Le Christ en croix, avec Marie et saint Jean, domine l’ensemble.
La tribune porte douze statues en applique : trois sont coiffées de la tiare papale. La main ouverte, ils annoncent la Parole.
Les neuf autres, le Livre sous le bras, portent les insignes qui les désignent traditionnellement : de gauche à droite :
- Philippe, la croix latine ;
- André, la croix en X,
- Thomas, l’équerre ;
- Matthias, la hache ;
- Matthieu, la balance ;
- Jacques le Mineur, le foulon ;
- Thaddée (Jude), la masse ;
- Simon, la scie ;
- Jacques le Majeur, la coquille et le bâton.
Des cariatides grotesques, lion gorgone à figure humaine. ainsi que les personnages engainés au sommet de l’encorbellement, restent très énigmatiques. Certains font penser à des masques amérindiens comme ceux qui ornent le catafalque de Trémaouezan.
Des angelots portent les instruments de la passion. Sous la claire-voie un sous-bassement plein d’entrelacs avec quatre statues ; à gauche deux personnages de théâtre : une femme avec un instrument de musique, un homme au chapeau à plumes, une cape retenue par la main ; à droite un personnage à tête de singe portant sur le bas ventre un masque hurlant et une femme grotesque.
On peut lire cet ensemble comme des expressions plus ou moins caricaturales de la condition humaine que la Parole portée par les Apôtres vient évangéliser.
Le jubé lui-même est encadré par deux niches accrochées aux piliers.
A droite, sainte Anne tient un livre en main. Marie a les mains disposées comme si elle présentait Jésus.
A gauche, sainte Marguerite, dans une attitude de prière paisible, sort d’un dragon ailé à tête humaine.

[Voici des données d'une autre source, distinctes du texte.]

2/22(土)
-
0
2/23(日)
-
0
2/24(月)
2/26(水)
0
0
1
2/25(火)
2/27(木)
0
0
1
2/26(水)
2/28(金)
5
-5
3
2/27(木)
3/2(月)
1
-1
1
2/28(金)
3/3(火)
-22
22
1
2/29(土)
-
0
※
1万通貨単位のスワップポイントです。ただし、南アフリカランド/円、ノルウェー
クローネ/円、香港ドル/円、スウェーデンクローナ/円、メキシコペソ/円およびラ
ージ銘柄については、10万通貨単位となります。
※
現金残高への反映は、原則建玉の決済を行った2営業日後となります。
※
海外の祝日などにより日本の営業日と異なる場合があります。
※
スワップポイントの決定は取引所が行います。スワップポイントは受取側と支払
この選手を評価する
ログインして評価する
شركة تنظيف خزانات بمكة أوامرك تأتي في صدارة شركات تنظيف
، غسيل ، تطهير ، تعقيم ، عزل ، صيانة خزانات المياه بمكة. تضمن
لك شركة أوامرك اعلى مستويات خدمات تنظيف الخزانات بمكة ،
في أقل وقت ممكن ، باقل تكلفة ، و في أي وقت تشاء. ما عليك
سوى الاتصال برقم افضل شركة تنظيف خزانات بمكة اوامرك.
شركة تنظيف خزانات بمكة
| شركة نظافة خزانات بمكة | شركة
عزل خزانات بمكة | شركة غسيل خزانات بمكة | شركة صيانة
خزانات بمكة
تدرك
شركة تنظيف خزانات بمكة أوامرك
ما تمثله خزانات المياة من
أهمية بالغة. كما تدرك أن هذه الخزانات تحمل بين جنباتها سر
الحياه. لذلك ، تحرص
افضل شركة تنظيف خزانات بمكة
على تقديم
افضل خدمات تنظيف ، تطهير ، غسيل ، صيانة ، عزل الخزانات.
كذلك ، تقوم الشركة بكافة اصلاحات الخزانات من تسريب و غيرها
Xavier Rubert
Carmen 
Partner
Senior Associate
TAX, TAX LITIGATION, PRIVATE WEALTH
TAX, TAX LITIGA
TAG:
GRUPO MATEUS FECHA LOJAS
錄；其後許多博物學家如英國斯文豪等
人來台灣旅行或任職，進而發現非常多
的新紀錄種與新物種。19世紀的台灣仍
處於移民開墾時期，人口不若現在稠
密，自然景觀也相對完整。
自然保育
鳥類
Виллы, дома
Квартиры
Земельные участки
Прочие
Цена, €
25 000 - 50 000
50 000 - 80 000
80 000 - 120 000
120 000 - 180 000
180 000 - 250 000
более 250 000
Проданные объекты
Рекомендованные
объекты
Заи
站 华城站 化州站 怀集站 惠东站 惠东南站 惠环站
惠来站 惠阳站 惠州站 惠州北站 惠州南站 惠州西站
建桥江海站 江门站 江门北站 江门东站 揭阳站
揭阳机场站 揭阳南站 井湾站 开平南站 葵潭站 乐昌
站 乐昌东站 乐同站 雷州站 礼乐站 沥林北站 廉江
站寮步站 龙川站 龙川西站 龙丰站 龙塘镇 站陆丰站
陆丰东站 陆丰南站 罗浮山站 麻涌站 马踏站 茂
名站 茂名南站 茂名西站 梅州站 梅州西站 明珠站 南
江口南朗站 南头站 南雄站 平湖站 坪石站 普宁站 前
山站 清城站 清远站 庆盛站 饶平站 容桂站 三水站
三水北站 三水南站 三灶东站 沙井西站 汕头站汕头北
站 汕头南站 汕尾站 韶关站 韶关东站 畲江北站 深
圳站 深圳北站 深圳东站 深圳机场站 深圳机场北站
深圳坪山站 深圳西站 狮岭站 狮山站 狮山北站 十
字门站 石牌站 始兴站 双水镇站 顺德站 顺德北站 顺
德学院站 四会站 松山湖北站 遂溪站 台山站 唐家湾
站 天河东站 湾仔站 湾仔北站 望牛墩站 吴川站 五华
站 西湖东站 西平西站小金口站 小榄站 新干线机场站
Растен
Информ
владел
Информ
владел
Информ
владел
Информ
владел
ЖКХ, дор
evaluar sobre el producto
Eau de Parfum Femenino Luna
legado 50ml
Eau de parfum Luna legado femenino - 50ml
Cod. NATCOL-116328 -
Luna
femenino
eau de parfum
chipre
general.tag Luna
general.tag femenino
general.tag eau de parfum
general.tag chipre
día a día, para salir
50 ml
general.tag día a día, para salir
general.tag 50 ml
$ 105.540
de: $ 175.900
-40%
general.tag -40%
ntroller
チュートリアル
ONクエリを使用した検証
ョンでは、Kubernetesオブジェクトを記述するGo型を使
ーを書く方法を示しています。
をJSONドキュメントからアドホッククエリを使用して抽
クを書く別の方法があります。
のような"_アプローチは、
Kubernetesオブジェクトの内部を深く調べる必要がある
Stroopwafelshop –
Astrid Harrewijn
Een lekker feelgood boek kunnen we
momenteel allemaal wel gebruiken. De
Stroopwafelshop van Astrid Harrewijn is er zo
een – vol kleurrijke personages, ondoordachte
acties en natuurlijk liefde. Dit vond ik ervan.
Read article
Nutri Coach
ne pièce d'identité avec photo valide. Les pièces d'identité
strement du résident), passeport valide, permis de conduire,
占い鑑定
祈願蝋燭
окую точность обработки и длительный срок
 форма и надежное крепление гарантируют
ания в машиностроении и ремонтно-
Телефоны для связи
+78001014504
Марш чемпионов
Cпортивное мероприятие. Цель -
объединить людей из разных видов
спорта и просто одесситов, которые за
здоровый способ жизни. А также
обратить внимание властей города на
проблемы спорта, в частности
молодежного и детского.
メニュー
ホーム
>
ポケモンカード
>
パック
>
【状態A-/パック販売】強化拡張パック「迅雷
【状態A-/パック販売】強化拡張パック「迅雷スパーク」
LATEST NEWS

Le jubé est surmonté du Christ en croix, entouré de Marie, sa mère et du disciple bien-aimé, saint Jean : figure ultime d’une humanité élevée jusqu’aux sommets, de la dérision jusqu’à la gloire.
Le jubé côté chœur
Douze statues adossées à la tribune, de gauche à droite :
- St Pol de Léon - l’évêque fondateur du Diocèse - avec son dragon.
- Un autre évêque.
- Saint Christophe, portant l’enfant.
- Saint Michel terrassant Satan.
- Madeleine avec son vase de parfum.
- Le Christ ressuscité.
- Sainte Catherine d’Alexandrie tenant l’épée de son martyre.
- Sainte Barbe avec la tour.
- Sainte Appoline avec les tenailles.
- Saint Antoine l’Ermite avec sa canne et son chapelet.
- Sainte Geneviève de Paris ou plutôt de... Loqueffret, tenant un cierge.
- Sainte Marguerite sortant du dragon.
Nota - Le jubé tient son nom des premiers mots de la formule latine « Jube, Domine, benedicere » (Daigne, Seigneur me bénir) qu’employait le lecteur avant les leçons de Matines.